Lily Gladstone compares Hollywood award shows to Squid Game

Lily Gladstone isn't a fan of award ceremonies credit:Bang Showbiz
Lily Gladstone isn't a fan of award ceremonies credit:Bang Showbiz

Lily Gladstone has compared Hollywood's biggest award ceremonies to brutal Netflix series 'Squid Game'.

The 'Killers of the Flower Moon' star was nominated for an Oscar for her performance in the film and she went on to win a Golden Globe for Best Actress in a Motion Picture – Drama, but Lily is adamant she hated going to red carpet events - comparing the Globes to 'Squid Game' - in which contestants are put through gruelling challenges in a deadly game show and exterminated when they fail.

During an appearance on 'The Kelly Clarkson Show', Lily was asked if she "enjoys" award shows and she replied: "Meeting people is the fun part of it".

She went on to add: "The Globes was a little bit like 'Squid Game'. I mean the reality is, you’re in shapewear, you need to pee, you have commercial breaks but that’s the only time that you’re able to do it.

"So, it’s just a mad scramble and then that’s the time when you get to like jam in meeting idols like, you know, Meryl Streep.

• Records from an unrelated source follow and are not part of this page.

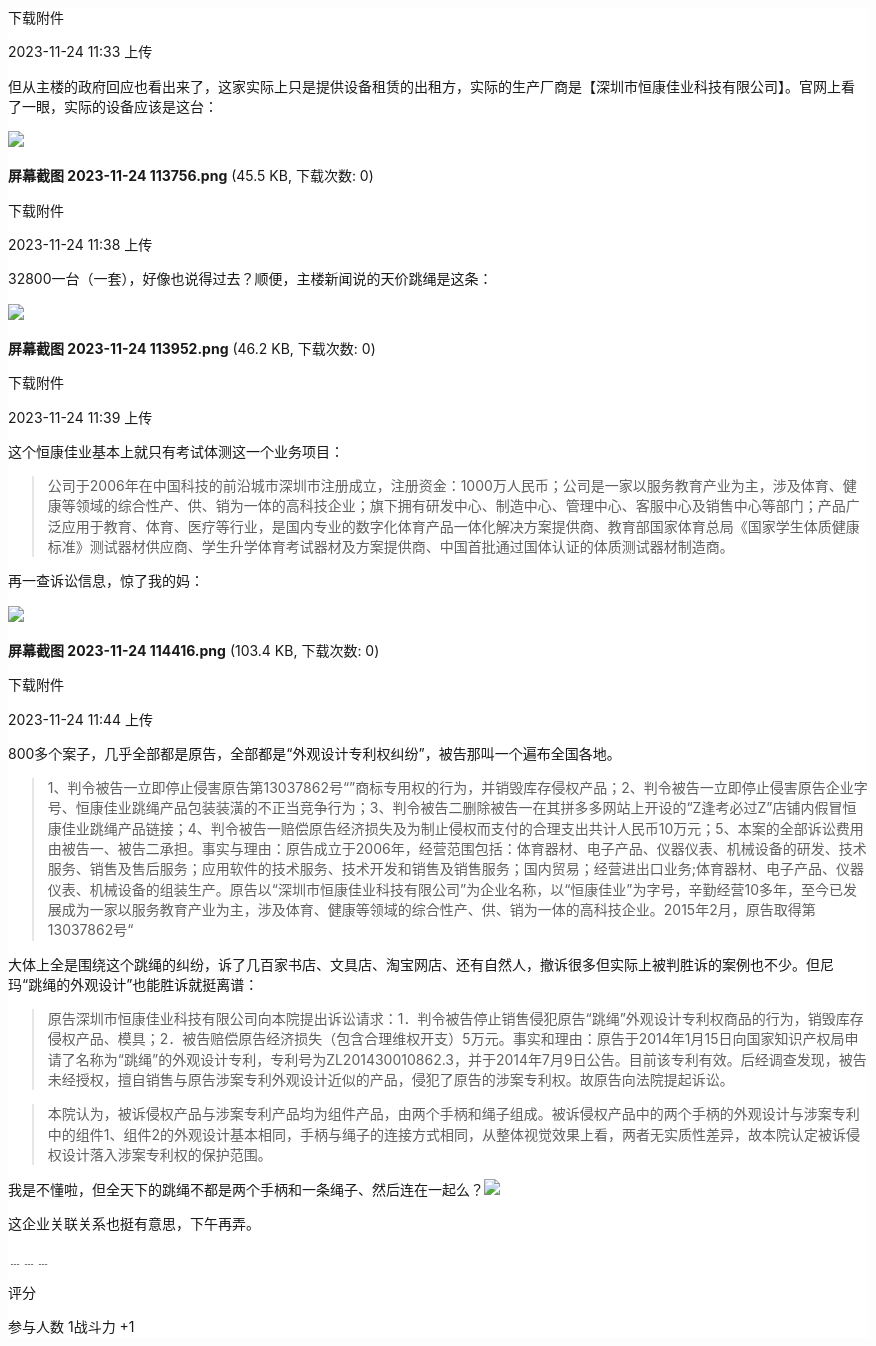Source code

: 下载附件

2023-11-24 11:33 上传

但从主楼的政府回应也看出来了，这家实际上只是提供设备租赁的出租方，实际的生产厂商是【深圳市恒康佳业科技有限公司】。官网上看了一眼，实际的设备应该是这台：

<img src="https://img.saraba1st.com/forum/202311/24/113803erhtxp7t9fx7bz4w.png" referrerpolicy="no-referrer">

<strong>屏幕截图 2023-11-24 113756.png</strong> (45.5 KB, 下载次数: 0)

下载附件

2023-11-24 11:38 上传

32800一台（一套），好像也说得过去？顺便，主楼新闻说的天价跳绳是这条：

<img src="https://img.saraba1st.com/forum/202311/24/113959wzwu5o56bcouuzq6.png" referrerpolicy="no-referrer">

<strong>屏幕截图 2023-11-24 113952.png</strong> (46.2 KB, 下载次数: 0)

下载附件

2023-11-24 11:39 上传

这个恒康佳业基本上就只有考试体测这一个业务项目： <blockquote>公司于2006年在中国科技的前沿城市深圳市注册成立，注册资金：1000万人民币；公司是一家以服务教育产业为主，涉及体育、健康等领域的综合性产、供、销为一体的高科技企业；旗下拥有研发中心、制造中心、管理中心、客服中心及销售中心等部门；产品广泛应用于教育、体育、医疗等行业，是国内专业的数字化体育产品一体化解决方案提供商、教育部国家体育总局《国家学生体质健康标准》测试器材供应商、学生升学体育考试器材及方案提供商、中国首批通过国体认证的体质测试器材制造商。</blockquote>

再一查诉讼信息，惊了我的妈：

<img src="https://img.saraba1st.com/forum/202311/24/114424r5k79wgv1y5676ep.png" referrerpolicy="no-referrer">

<strong>屏幕截图 2023-11-24 114416.png</strong> (103.4 KB, 下载次数: 0)

下载附件

2023-11-24 11:44 上传

800多个案子，几乎全部都是原告，全部都是“外观设计专利权纠纷”，被告那叫一个遍布全国各地。 <blockquote>1、判令被告一立即停止侵害原告第13037862号“”商标专用权的行为，并销毁库存侵权产品；2、判令被告一立即停止侵害原告企业字号、恒康佳业跳绳产品包装装潢的不正当竞争行为；3、判令被告二删除被告一在其拼多多网站上开设的“Z逢考必过Z”店铺内假冒恒康佳业跳绳产品链接；4、判令被告一赔偿原告经济损失及为制止侵权而支付的合理支出共计人民币10万元；5、本案的全部诉讼费用由被告一、被告二承担。事实与理由：原告成立于2006年，经营范围包括：体育器材、电子产品、仪器仪表、机械设备的研发、技术服务、销售及售后服务；应用软件的技术服务、技术开发和销售及销售服务；国内贸易；经营进出口业务;体育器材、电子产品、仪器仪表、机械设备的组装生产。原告以“深圳市恒康佳业科技有限公司”为企业名称，以“恒康佳业”为字号，辛勤经营10多年，至今已发展成为一家以服务教育产业为主，涉及体育、健康等领域的综合性产、供、销为一体的高科技企业。2015年2月，原告取得第13037862号“</blockquote>
大体上全是围绕这个跳绳的纠纷，诉了几百家书店、文具店、淘宝网店、还有自然人，撤诉很多但实际上被判胜诉的案例也不少。但尼玛“跳绳的外观设计”也能胜诉就挺离谱： <blockquote>原告深圳市恒康佳业科技有限公司向本院提出诉讼请求：1．判令被告停止销售侵犯原告“跳绳”外观设计专利权商品的行为，销毁库存侵权产品、模具；2．被告赔偿原告经济损失（包含合理维权开支）5万元。事实和理由：原告于2014年1月15日向国家知识产权局申请了名称为“跳绳”的外观设计专利，专利号为ZL201430010862.3，并于2014年7月9日公告。目前该专利有效。后经调查发现，被告未经授权，擅自销售与原告涉案专利外观设计近似的产品，侵犯了原告的涉案专利权。故原告向法院提起诉讼。</blockquote><blockquote>本院认为，被诉侵权产品与涉案专利产品均为组件产品，由两个手柄和绳子组成。被诉侵权产品中的两个手柄的外观设计与涉案专利中的组件1、组件2的外观设计基本相同，手柄与绳子的连接方式相同，从整体视觉效果上看，两者无实质性差异，故本院认定被诉侵权设计落入涉案专利权的保护范围。</blockquote>
我是不懂啦，但全天下的跳绳不都是两个手柄和一条绳子、然后连在一起么？<img src="https://static.saraba1st.com/image/smiley/face2017/022.png" referrerpolicy="no-referrer">

这企业关联关系也挺有意思，下午再弄。

﹍﹍﹍

评分

 参与人数 1战斗力 +1
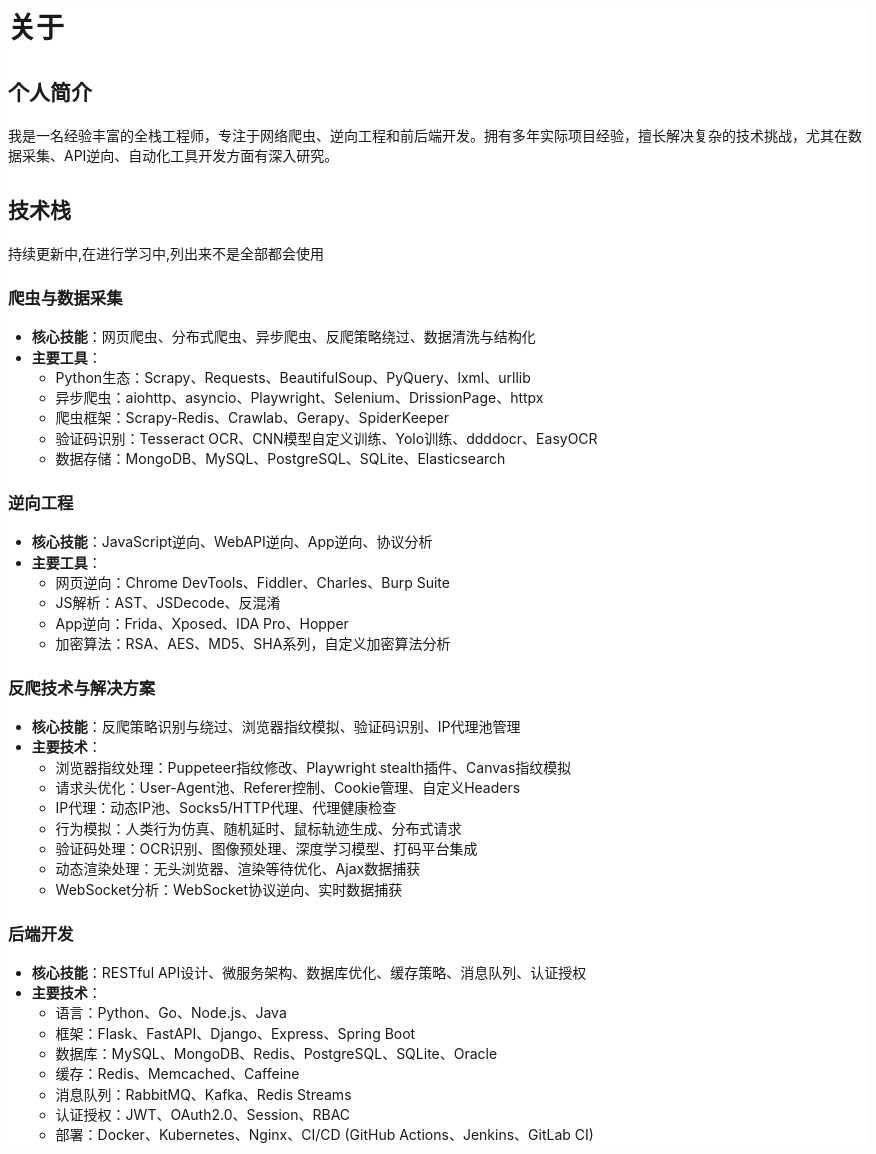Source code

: <Hitokoto />

<AdCarousel />

# 关于

## 个人简介

我是一名经验丰富的全栈工程师，专注于网络爬虫、逆向工程和前后端开发。拥有多年实际项目经验，擅长解决复杂的技术挑战，尤其在数据采集、API逆向、自动化工具开发方面有深入研究。

## 技术栈

持续更新中,在进行学习中,列出来不是全部都会使用

### 爬虫与数据采集
- **核心技能**：网页爬虫、分布式爬虫、异步爬虫、反爬策略绕过、数据清洗与结构化
- **主要工具**：
  - Python生态：Scrapy、Requests、BeautifulSoup、PyQuery、lxml、urllib
  - 异步爬虫：aiohttp、asyncio、Playwright、Selenium、DrissionPage、httpx
  - 爬虫框架：Scrapy-Redis、Crawlab、Gerapy、SpiderKeeper
  - 验证码识别：Tesseract OCR、CNN模型自定义训练、Yolo训练、ddddocr、EasyOCR
  - 数据存储：MongoDB、MySQL、PostgreSQL、SQLite、Elasticsearch

### 逆向工程
- **核心技能**：JavaScript逆向、WebAPI逆向、App逆向、协议分析
- **主要工具**：
  - 网页逆向：Chrome DevTools、Fiddler、Charles、Burp Suite
  - JS解析：AST、JSDecode、反混淆
  - App逆向：Frida、Xposed、IDA Pro、Hopper
  - 加密算法：RSA、AES、MD5、SHA系列，自定义加密算法分析

### 反爬技术与解决方案
- **核心技能**：反爬策略识别与绕过、浏览器指纹模拟、验证码识别、IP代理池管理
- **主要技术**：
  - 浏览器指纹处理：Puppeteer指纹修改、Playwright stealth插件、Canvas指纹模拟
  - 请求头优化：User-Agent池、Referer控制、Cookie管理、自定义Headers
  - IP代理：动态IP池、Socks5/HTTP代理、代理健康检查
  - 行为模拟：人类行为仿真、随机延时、鼠标轨迹生成、分布式请求
  - 验证码处理：OCR识别、图像预处理、深度学习模型、打码平台集成
  - 动态渲染处理：无头浏览器、渲染等待优化、Ajax数据捕获
  - WebSocket分析：WebSocket协议逆向、实时数据捕获

### 后端开发
- **核心技能**：RESTful API设计、微服务架构、数据库优化、缓存策略、消息队列、认证授权
- **主要技术**：
  - 语言：Python、Go、Node.js、Java
  - 框架：Flask、FastAPI、Django、Express、Spring Boot
  - 数据库：MySQL、MongoDB、Redis、PostgreSQL、SQLite、Oracle
  - 缓存：Redis、Memcached、Caffeine
  - 消息队列：RabbitMQ、Kafka、Redis Streams
  - 认证授权：JWT、OAuth2.0、Session、RBAC
  - 部署：Docker、Kubernetes、Nginx、CI/CD (GitHub Actions、Jenkins、GitLab CI)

Of course, that part is not bad."

Lily went on to add she feels terrified about meeting other celebrities in case she embarrasses herself. She added: "I just kind of count on I'm going to say something stupid."

Lily made history at the Globes this year when she became the first Native American woman to win the prize for Best Actress in a Motion Picture – Drama and she delivered her acceptance speech in the Blackfeet language.

She told the audience: "I love everyone in this room. I don't have words. I just spoke a bit of Blackfeet language, a beautiful community nation that raised me, that encouraged me to keep going, keep doing this here with my mom, who, even though she's not Blackfeet, worked tirelessly to get our language into our classroom so I had a Blackfeet language teacher growing up ..

"I'm so grateful that I can speak even a little bit of my language, which I'm not fluent in, up here because, in this business, Native actors used to speak their lines in English and then the sound mixers would run them backwards to accomplish Native languages on camera."